The Tajik word, Dushanbe, means Monday. When Dushanbe was only a village, Monday was the day of the weekly market so it was called Dushanbe. From 1929 to 1961 the city was known as Stalinabad, but in 1961 the city was re-christened "Dushanbe." Dushanbe has several daily markets (except for the mandatory once a week closure to sanitize the market), but my favorite has always been the Zeleny Bazaar (Green Bazaar).
Rhubarb grows wild on the mountain sides surrounding Dushanbe
The Herbalist (above) mixing medicinal potions
Chopping kilos of carrots into matchsticks for plov
Dillaruz, my former bread lady who always saved me the best, freshest bread
Sadly, Zeleny Bazaar may soon move several kilometers away leaving the surrounding residents without a local market. Perhaps a friend of the President wants to develop the land that the bazaar occupies.
We visited several of the buildings surrounding Rudaki Park. We went to the new National Museum and took a photo of the reproduction of the 13-meter reclining Buddha (in Nirvana pose) that is housed there. When the Bamiyan Buddhas in Afghanistan were destroyed by the Taliban, this Buddha became the largest in Central Asia. It is sculpted out of clay. The original resides several blocks away in the Antiquities Museum. Apparently, they refused to give up their Buddha.
The National Library (above) and National Guesthouse (below)
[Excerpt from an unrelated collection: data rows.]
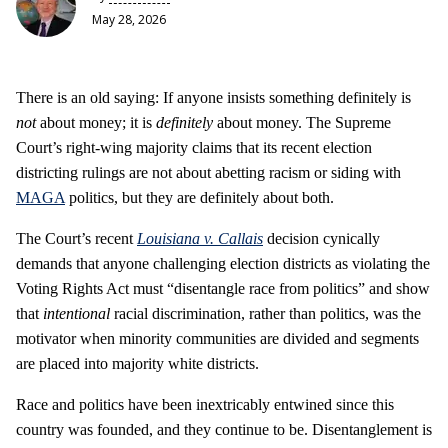
May 28, 2026
There is an old saying: If anyone insists something definitely
is
not
about money; it is
definitely
about money. The Supreme
Court’s right-wing majority claims that its recent election
districting rulings are not about abetting racism or siding with
MAGA
politics, but they are definitely about both.
The Court’s recent
Louisiana v. Callais
decision cynically
demands that anyone challenging election districts as violating the
Voting Rights Act must “disentangle race from politics” and show
that
intentional
racial discrimination, rather than politics, was the
motivator when minority communities are divided and segments
are placed into majority white districts.
Race and politics have been inextricably entwined since this
country was founded, and they continue to be. Disentanglement is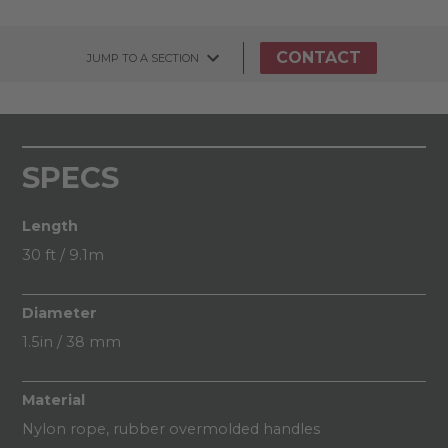
CONTACT
JUMP TO A SECTION
SPECS
Length
30 ft / 9.1m
Diameter
1.5in / 38 mm
Material
Nylon rope, rubber overmolded handles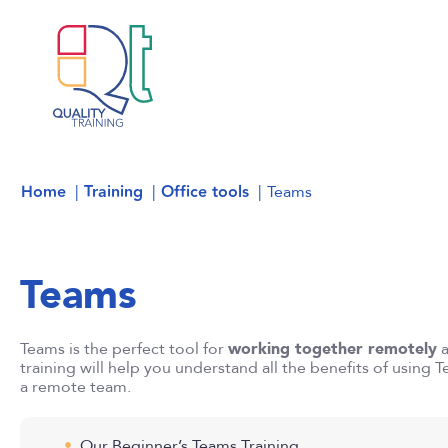
Home
Training
Office tools
Teams
Teams
Teams is the perfect tool for
working together remotely
training will help you understand all the benefits of using 
a remote team.
Our Beginner’s Teams Training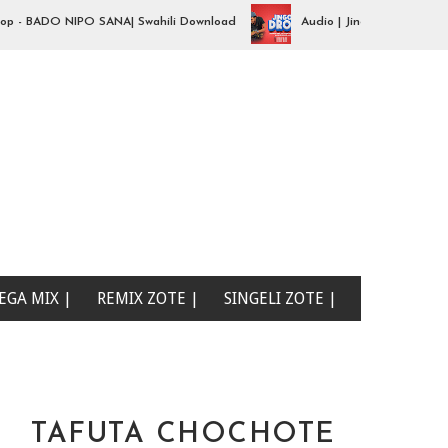
 BADO NIPO SANA| Swahili Download
Audio | Jingo Drop - aibu naon
EGA MIX |
REMIX ZOTE |
SINGELI ZOTE |
TAFUTA CHOCHOTE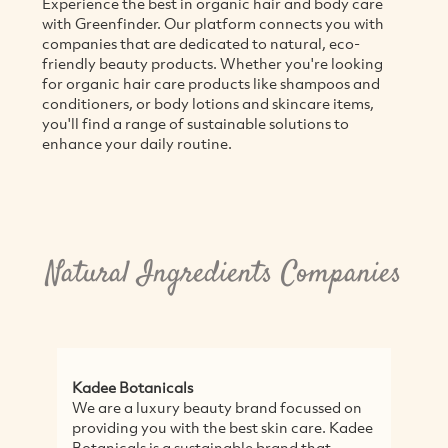
Experience the best in organic hair and body care
with Greenfinder. Our platform connects you with
companies that are dedicated to natural, eco-
friendly beauty products. Whether you're looking
for organic hair care products like shampoos and
conditioners, or body lotions and skincare items,
you'll find a range of sustainable solutions to
enhance your daily routine.
Natural Ingredients Companies
Kadee Botanicals
1
We are a luxury beauty brand focussed on
1
providing you with the best skin care. Kadee
c
Botanicals is a sustainable brand that
h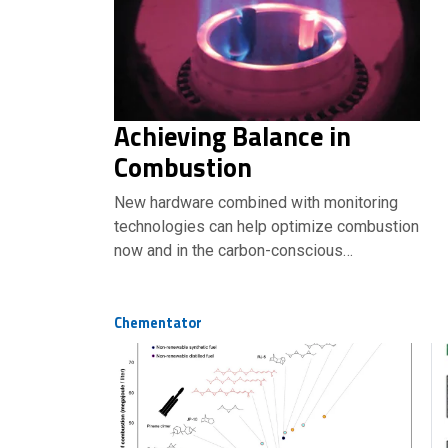
Achieving Balance in
Combustion
New hardware combined with monitoring
technologies can help optimize combustion
now and in the carbon-conscious…
Chementator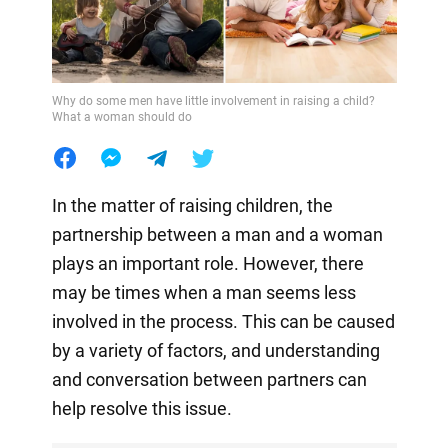
Why do some men have little involvement in raising a child?
What a woman should do
In the matter of raising children, the
partnership between a man and a woman
plays an important role. However, there
may be times when a man seems less
involved in the process. This can be caused
by a variety of factors, and understanding
and conversation between partners can
help resolve this issue.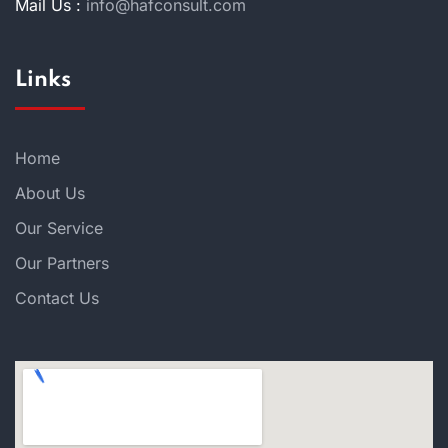
Mail Us :
info@hafconsult.com
Links
Home
About Us
Our Service
Our Partners
Contact Us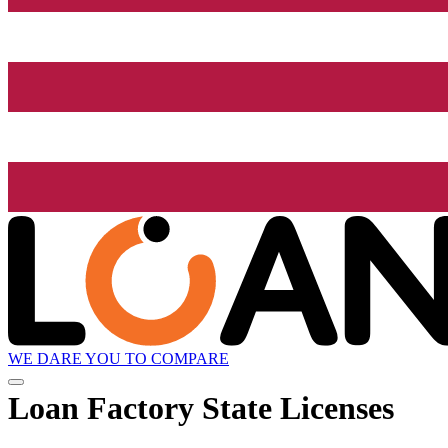
WE DARE YOU TO COMPARE
Loan Factory State Licenses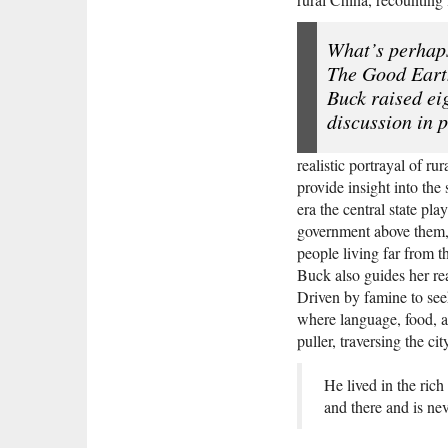
What’s perhap
The Good Earth
Buck raised ei
discussion in 
realistic portrayal of r
provide insight into th
era the central state pl
government above them, 
people living far from t
Buck also guides her re
Driven by famine to seek
where language, food, a
puller, traversing the cit
He lived in the rich
and there and is neve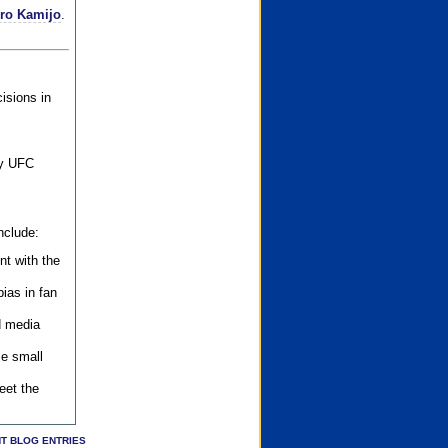
iro Kamijo
.
isions in
ly UFC
nclude:
nt with the
ias in fan
d media
se small
eet the
T BLOG ENTRIES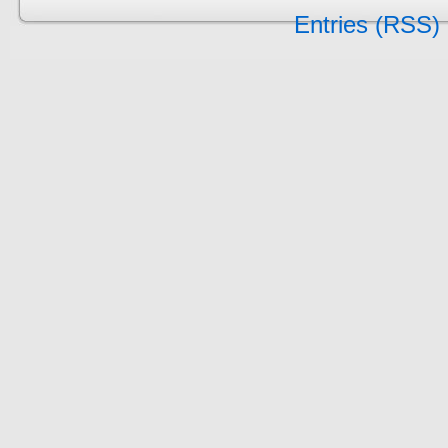
Entries (RSS)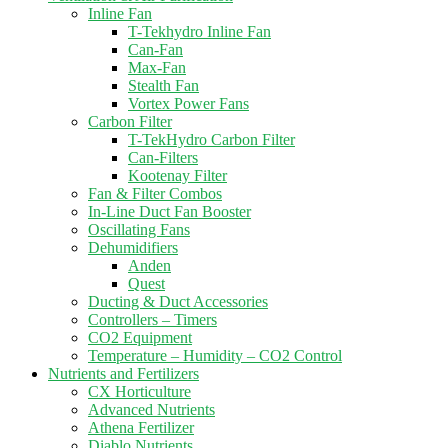
Inline Fan
T-Tekhydro Inline Fan
Can-Fan
Max-Fan
Stealth Fan
Vortex Power Fans
Carbon Filter
T-TekHydro Carbon Filter
Can-Filters
Kootenay Filter
Fan & Filter Combos
In-Line Duct Fan Booster
Oscillating Fans
Dehumidifiers
Anden
Quest
Ducting & Duct Accessories
Controllers – Timers
CO2 Equipment
Temperature – Humidity – CO2 Control
Nutrients and Fertilizers
CX Horticulture
Advanced Nutrients
Athena Fertilizer
Diablo Nutrients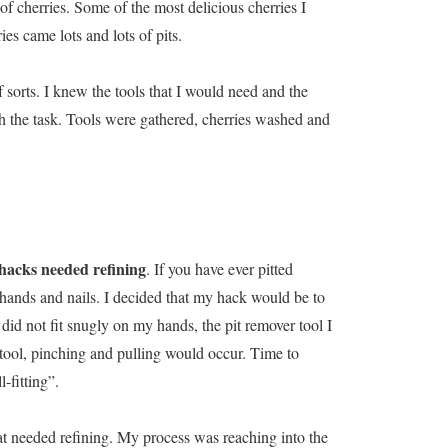
f cherries. Some of the most delicious cherries I
ies came lots and lots of pits.
sorts. I knew the tools that I would need and the
h the task. Tools were gathered, cherries washed and
 hacks needed refining
. If you have ever pitted
 hands and nails. I decided that my hack would be to
id not fit snugly on my hands, the pit remover tool I
 tool, pinching and pulling would occur. Time to
-fitting”.
at needed refining. My process was reaching into the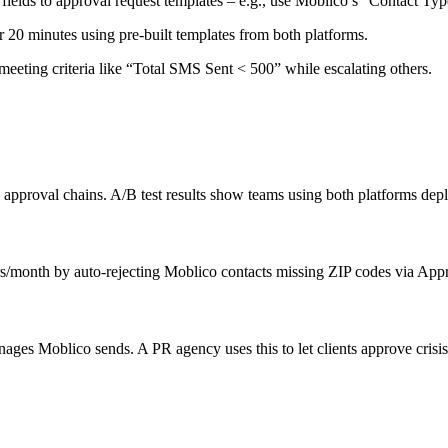
elds to approval request templates – e.g., use Moblico’s “Contact Type
r 20 minutes using pre-built templates from both platforms.
meeting criteria like “Total SMS Sent < 500” while escalating others.
approval chains. A/B test results show teams using both platforms de
s/month by auto-rejecting Moblico contacts missing ZIP codes via Appr
ages Moblico sends. A PR agency uses this to let clients approve cris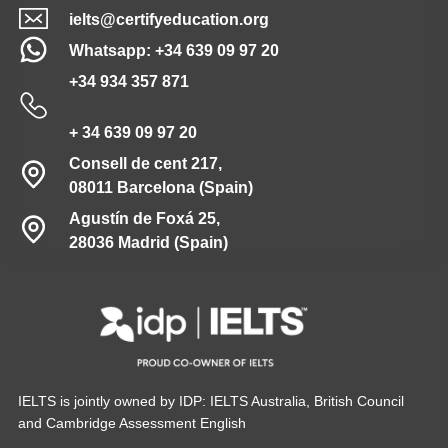
ielts@certifyeducation.org
Whatsapp: +34 639 09 97 20
+34 934 357 871
+ 34 639 09 97 20
Consell de cent 217,
08011 Barcelona (Spain)
Agustín de Foxá 25,
28036 Madrid (Spain)
IELTS is jointly owned by IDP: IELTS Australia, British Council
and Cambridge Assessment English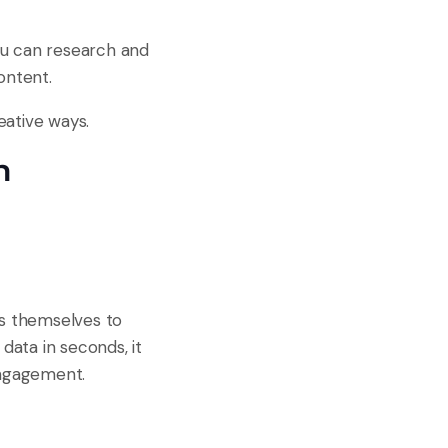
you can research and
ontent.
eative ways.
n
as themselves to
ata in seconds, it
engagement.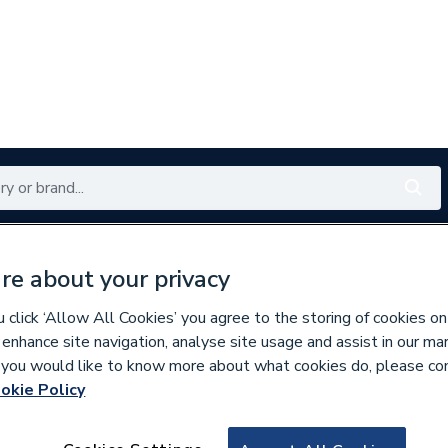
Renewables
Bathrooms
Electrical
Tools
Offers
re about your privacy
350 branches nationwide
Free click & collect in 5 min
click ‘Allow All Cookies’ you agree to the storing of cookies on
 enhance site navigation, analyse site usage and assist in our ma
If you would like to know more about what cookies do, please co
okie Policy
907768
Gledhill PRODR150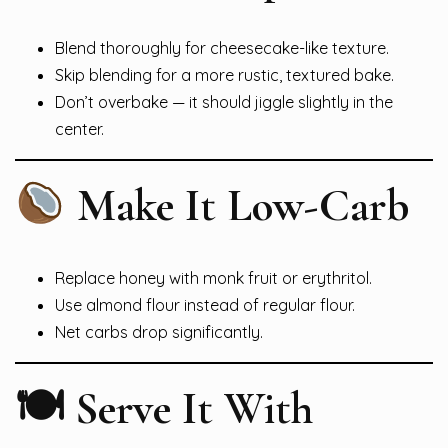
Blend thoroughly for cheesecake-like texture.
Skip blending for a more rustic, textured bake.
Don’t overbake — it should jiggle slightly in the
center.
Make It Low-Carb
Replace honey with monk fruit or erythritol.
Use almond flour instead of regular flour.
Net carbs drop significantly.
🍽 Serve It With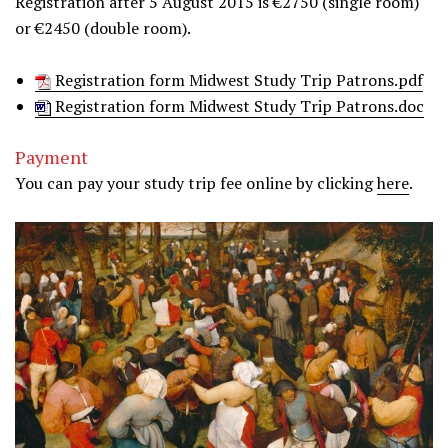
Registration after 5 August 2015 is €2750 (single room)
or €2450 (double room).
Registration form Midwest Study Trip Patrons.pdf
Registration form Midwest Study Trip Patrons.doc
Payment
You can pay your study trip fee online by clicking
here
.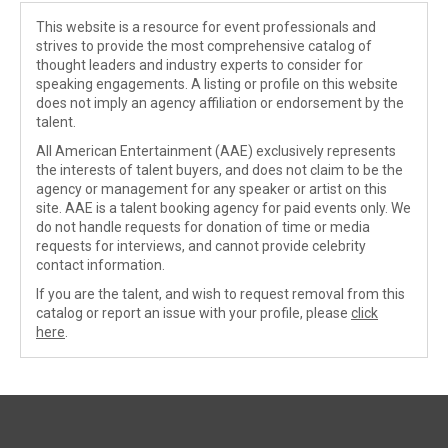
This website is a resource for event professionals and
strives to provide the most comprehensive catalog of
thought leaders and industry experts to consider for
speaking engagements. A listing or profile on this website
does not imply an agency affiliation or endorsement by the
talent.
All American Entertainment (AAE) exclusively represents
the interests of talent buyers, and does not claim to be the
agency or management for any speaker or artist on this
site. AAE is a talent booking agency for paid events only. We
do not handle requests for donation of time or media
requests for interviews, and cannot provide celebrity
contact information.
If you are the talent, and wish to request removal from this
catalog or report an issue with your profile, please
click
here
.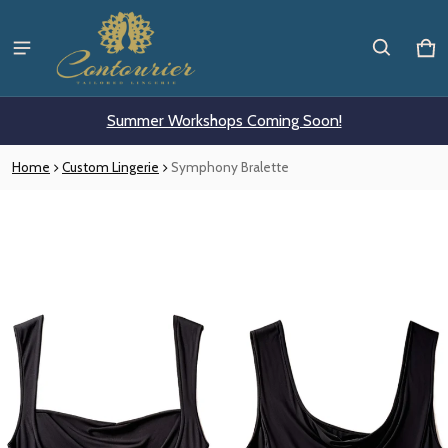
Ca
0 i
Summer Workshops Coming Soon!
Home
Custom Lingerie
Symphony Bralette
ct information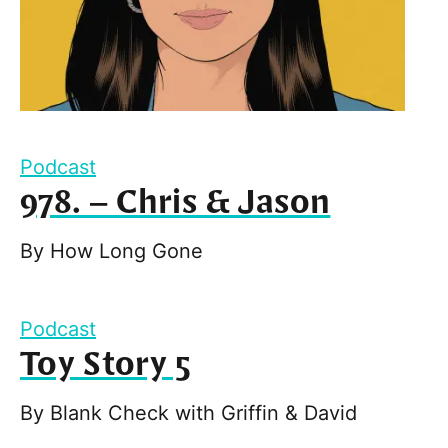
Podcast
978. – Chris & Jason
By
How Long Gone
Podcast
Toy Story 5
By
Blank Check with Griffin & David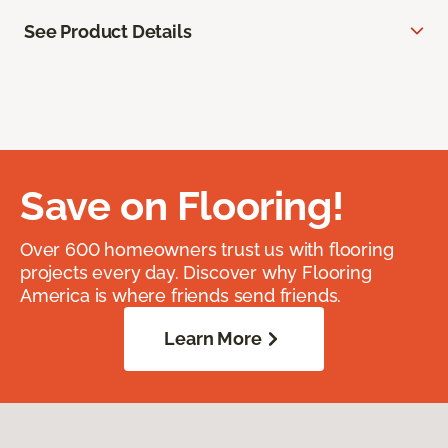
See Product Details
Save on Flooring!
Over 600 homeowners trust us with flooring
projects every day. Discover why Flooring
America is where friends send friends.
Learn More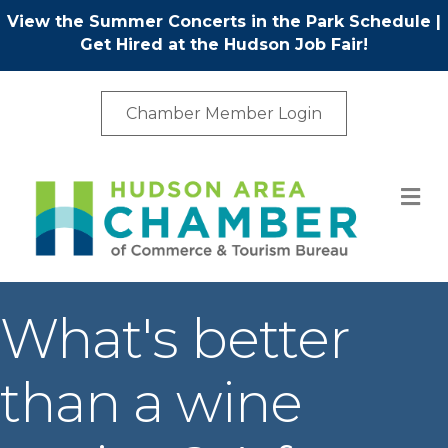
View the Summer Concerts in the Park Schedule
|
Get Hired at the Hudson Job Fair!
Chamber Member Login
M
What's better
than a wine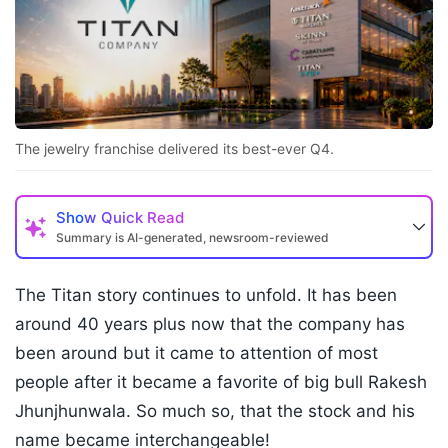
The jewelry franchise delivered its best-ever Q4.
Show
Quick Read
Summary is AI-generated, newsroom-reviewed
The Titan story continues to unfold. It has been
around 40 years plus now that the company has
been around but it came to attention of most
people after it became a favorite of big bull Rakesh
Jhunjhunwala. So much so, that the stock and his
name became interchangeable!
Avicena bust with Tajik Flag in distance
The giant flag pole and flag that four years ago was the tallest/biggest in the world. Since Tajikistan was only guaranteed to hold the record for 2 years, the record probably belongs to some other country now. While some things have or are changing, some haven't. It is still possible to see city buses being pushed along the road.
And, the guard at the Ismail Somoni monument motioned for us to come up the steps and then tried to extort us for 1 somoni. One somoni is worth 16 cents.